For Sustainable Economic Development
The land use planning process for the Peel Watershed revealed that Yukoners value the ecological and cultural aspects of the Peel above its mining potential. In its recommendation, the planning commission was able to strike a balance by allowing for 20% industrial development, but it found that any additional resource extraction would fundamentally jeopardize those characteristics that people had identified so strongly.
Resource industries such as oil and gas and mining can bring wealth and employment, but often the benefits are overstated and accrue primarily to outside interests rather than local communities. Mining can also leave behind environmental scars – something as simple as a road can alter habitat and wildlife habits forever. To give nature the room it needs to breathe, we must leave some spaces off limits to industry, especially those with high ecological and cultural value. The Peel Watershed is one of those spaces.
By implementing the Final Recommended Plan to protect 80% of the watershed, we can create a balanced future for nearby communities through sectors that make use of nature without damaging it.
Protected areas contribute to the local economy by ensuring clean air and water, as well as plentiful fish and wildlife to sustain traditional fishing, hunting and trapping practices.

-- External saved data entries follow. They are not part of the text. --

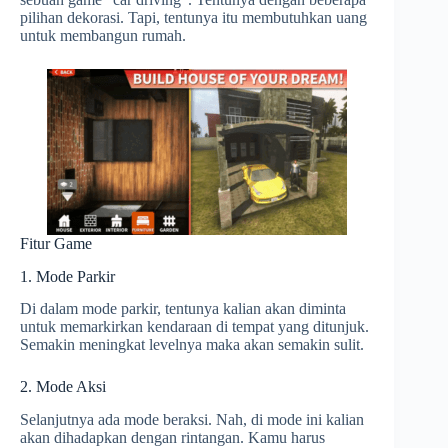
pilihan dekorasi. Tapi, tentunya itu membutuhkan uang
untuk membangun rumah.
Fitur Game
1. Mode Parkir
Di dalam mode parkir, tentunya kalian akan diminta
untuk memarkirkan kendaraan di tempat yang ditunjuk.
Semakin meningkat levelnya maka akan semakin sulit.
2. Mode Aksi
Selanjutnya ada mode beraksi. Nah, di mode ini kalian
akan dihadapkan dengan rintangan. Kamu harus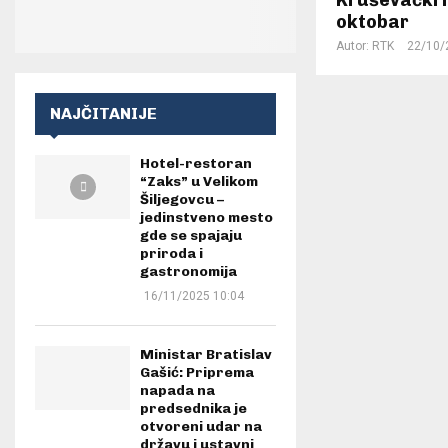
oktobar
Autor:
RTK
22/10/
NAJČITANIJE
Hotel-restoran
“Zaks” u Velikom
Šiljegovcu –
jedinstveno mesto
gde se spajaju
priroda i
gastronomija
16/11/2025 10:04
Ministar Bratislav
Gašić: Priprema
napada na
predsednika je
otvoreni udar na
državu i ustavni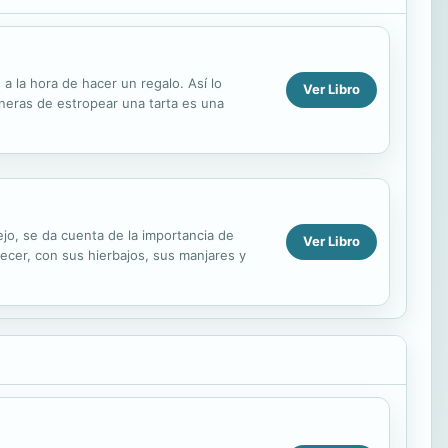
a la hora de hacer un regalo. Así lo
Ver Libro
aneras de estropear una tarta es una
o, se da cuenta de la importancia de
Ver Libro
recer, con sus hierbajos, sus manjares y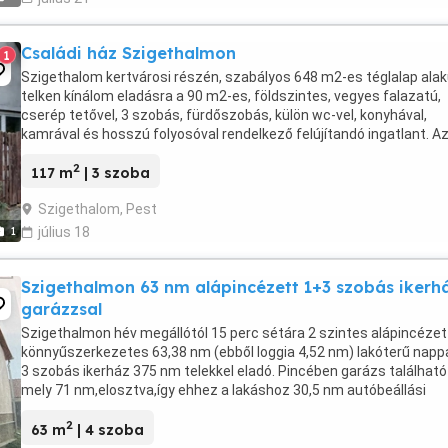
Családi ház Szigethalmon
1
Szigethalom kertvárosi részén, szabályos 648 m2-es téglalap ala
telken kínálom eladásra a 90 m2-es, földszintes, vegyes falazatú,
cserép tetővel, 3 szobás, fürdőszobás, külön wc-vel, konyhával,
kamrával és hosszú folyosóval rendelkező felújítandó ingatlant. A
ingatlanban víz, csatorna, villany, gáz ...
2
117 m
| 3 szoba
Szigethalom, Pest
1
július 18
Szigethalmon 63 nm alápincézett 1+3 szobás ikerh
garázzsal
Szigethalmon hév megállótól 15 perc sétára 2 szintes alápincézet
könnyűszerkezetes 63,38 nm (ebből loggia 4,52 nm) lakóterű nappa
3 szobás ikerház 375 nm telekkel eladó. Pincében garázs található
mely 71 nm,elosztva,így ehhez a lakáshoz 30,5 nm autóbeállási
lehetőség van,mely saját tulajdon. ...
2
63 m
| 4 szoba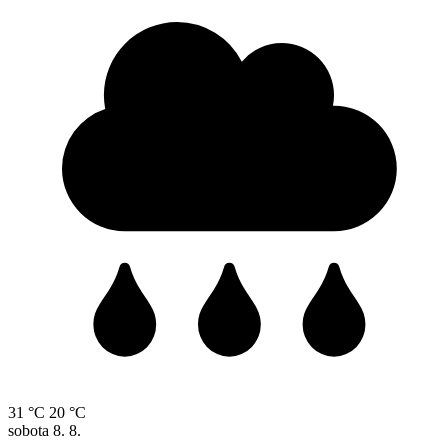
31 °C
20 °C
sobota
8. 8.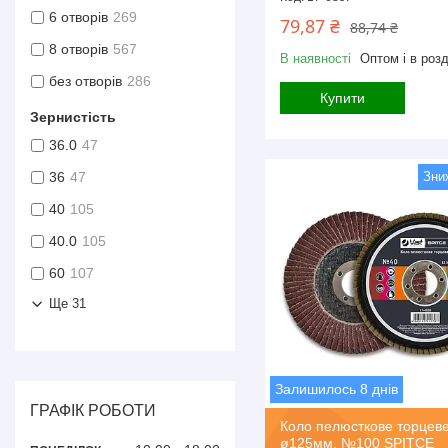
6 отворів
269
79,87 ₴
88,74 ₴
8 отворів
567
В наявності
Оптом і в розд
без отворів
286
Купити
Зернистість
36.0
47
36
47
40
105
40.0
105
60
107
Ще 31
Залишилось 8 днів
ГРАФІК РОБОТИ
Коло пелюсткове торцев
ø125мм, №100 SPITCE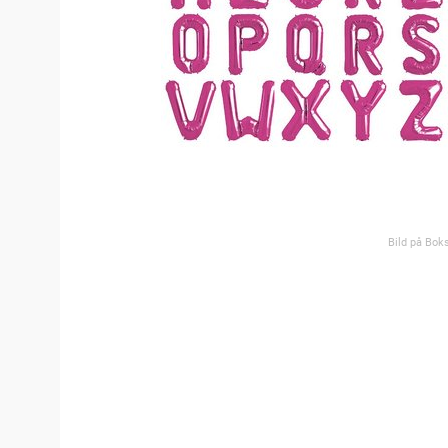
Bild på Boks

A conservation focus also generates economic opportunities through wilderness tourism.
Tens of thousands of people travel within the Yukon and from afar every year to explore its natural beauty. Intrepid paddlers, trekkers and hunters value the Peel for its remoteness and its unspoiled splendour. To experience the Peel, they require guides, equipment, food, accommodations, travel and a range of other services that can create local business and employment opportunities, particularly for First Nations. Research, conservation management and ecological monitoring can also provide ‘green jobs’ in a globally significant region like the Peel.
While a national or territorial park in the Peel is not being proposed at this point, protected areas open many possibilities for communities to grow sustainably, to have control over their own economic development and to benefit from their expertise. In Canada and around the world, there are emerging examples of Indigenous leadership in protected areas. The Peel could be the Yukon’s chance for a progressive approach to address conservation, reconciliation and economic development altogether.